John A. Neuenschwander is professor emeritus of history at Carthage College and the municipal judge for the City of Kenosha, Wisconsin. He lectures nationwide on the legal aspects of oral history.  His new book, A Guide to Oral History and the Law, 9780195365962explains all the critical legal issues, including legal release agreements; copyright; privacy; screening, editing, and sealing procedures to protect against defamation; the protection of sealed and anonymous interviews from courtroom disclosure; the role of Institutional Review Boards (IRBs); teaching considerations; and the new issues raised by the use of interviews on the Internet.  In the original post below Neuenschwander looks most closely at a question posted on the H-ORALHIST list serve.

In recent weeks several oral historians have posted questions on the H-ORALHIST list serve regarding the advisability of permitting certain uses of oral history material. In both instances those who raised the issue seemed torn between the language of the future use clause that seemingly authorized release of the interviews and the ethics of doing so.

The first question involved a collection of interviews from the 1970s with a group of women who shared a common ethnic identity. The women interviewees were allowed to remain anonymous and the legal releases that they signed specified that their interviews could be used “for such scholarly purposes as the director of the study shall determine.” The director in turn donated the interviews to a regional archive and signed an appropriate release. The archivist, however, was concerned that the original release that the women signed only applied to the study for which they were actually interviewed and not to researchers who were working on different projects etc.

The second question arose from a video oral history that an interviewee made corrections to when the interview was transcribed. These corrections were very few in number and involved grammar and several statements of fact. A request was made to use the video oral history in a media presentation. The potential user did not wish to edit out those portions that the interviewee corrected in the transcript but instead wanted to insert on-screen visual corrections. The future use clause in the release signed by the interviewee allowed the archive “…to publish, duplicate, distribute, dispose of, or use the Memoir in current forms and future electronic media,…for scholarly and education uses, and for other purposes.”

Although the vast majority of requests to utilize archived interviews are quite routine, whenever a request does raise some concern the most advisable approach is to undertake a combined legal/ethical assessment.

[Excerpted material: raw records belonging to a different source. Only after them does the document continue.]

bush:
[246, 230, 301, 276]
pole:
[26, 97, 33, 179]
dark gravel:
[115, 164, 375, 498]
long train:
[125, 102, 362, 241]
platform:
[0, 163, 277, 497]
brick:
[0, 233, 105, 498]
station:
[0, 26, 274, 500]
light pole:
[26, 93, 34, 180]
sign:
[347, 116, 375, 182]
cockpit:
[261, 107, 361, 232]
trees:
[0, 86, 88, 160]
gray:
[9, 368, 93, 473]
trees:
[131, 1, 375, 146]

This type of analysis is advocated by the Oral History Association’s Best Practices for Oral History which was adopted in October, 2009. The ethical guideline that recommends this approach specifically encourages institutions who are responsible for preserving and providing access to interviews “…to comply to the extent to which it is aware with the letter and spirit of the interviewee’s agreement with the interviewer and sponsoring institution.” [Post Interview #7]

Starting with the first query, the release which the women signed allowed their interviews to be used “for such scholarly purposes as the director of the study shall determine.” This language would appear to be broad enough to encompass subsequent donation by the director to an archive where future researchers would in turn have access. Because the women are not identified, the spirit or ethical side of the inquiry is moot.

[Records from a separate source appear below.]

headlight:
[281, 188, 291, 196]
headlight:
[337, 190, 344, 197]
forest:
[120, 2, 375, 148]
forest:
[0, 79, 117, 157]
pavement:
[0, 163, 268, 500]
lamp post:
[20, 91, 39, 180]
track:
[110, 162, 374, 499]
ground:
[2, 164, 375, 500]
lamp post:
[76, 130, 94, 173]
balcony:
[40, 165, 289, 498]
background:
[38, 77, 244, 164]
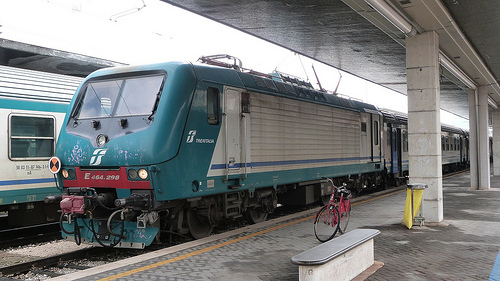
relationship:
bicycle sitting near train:
[301, 173, 362, 245] [45, 47, 490, 279]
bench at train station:
[288, 226, 386, 280] [2, 1, 481, 279]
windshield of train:
[73, 68, 165, 121] [40, 51, 484, 255]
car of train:
[46, 49, 384, 255] [40, 51, 484, 255]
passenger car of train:
[377, 105, 467, 188] [40, 51, 484, 255]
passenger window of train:
[402, 130, 410, 154] [56, 55, 466, 242]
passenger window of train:
[442, 131, 449, 151] [43, 61, 477, 247]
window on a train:
[11, 116, 54, 159] [3, 66, 83, 230]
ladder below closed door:
[218, 172, 253, 222] [215, 80, 262, 193]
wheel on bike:
[305, 205, 350, 245] [298, 172, 426, 274]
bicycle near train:
[310, 176, 353, 244] [43, 61, 477, 247]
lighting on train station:
[379, 29, 449, 73] [289, 28, 460, 204]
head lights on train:
[136, 168, 149, 181] [45, 54, 493, 249]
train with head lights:
[45, 54, 493, 249] [136, 168, 149, 181]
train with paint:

The second query, however, seems to raise both letter and spirit of the law issues. On the legal side the key question is whether or not the interviewee was clearly informed that both the unedited video history and the edited transcript would be available for future “scholarly and education uses”? In other words, would an interviewee who cared enough to make corrections to his/her memoir be upset to find out that the uncorrected interview was being broadcast? If the answer is yes, then the spirit of the agreement would seemingly be compromised as well and it would be advisable to seek specific consent from the interviewee for the proposed use of his video history in the broadcast.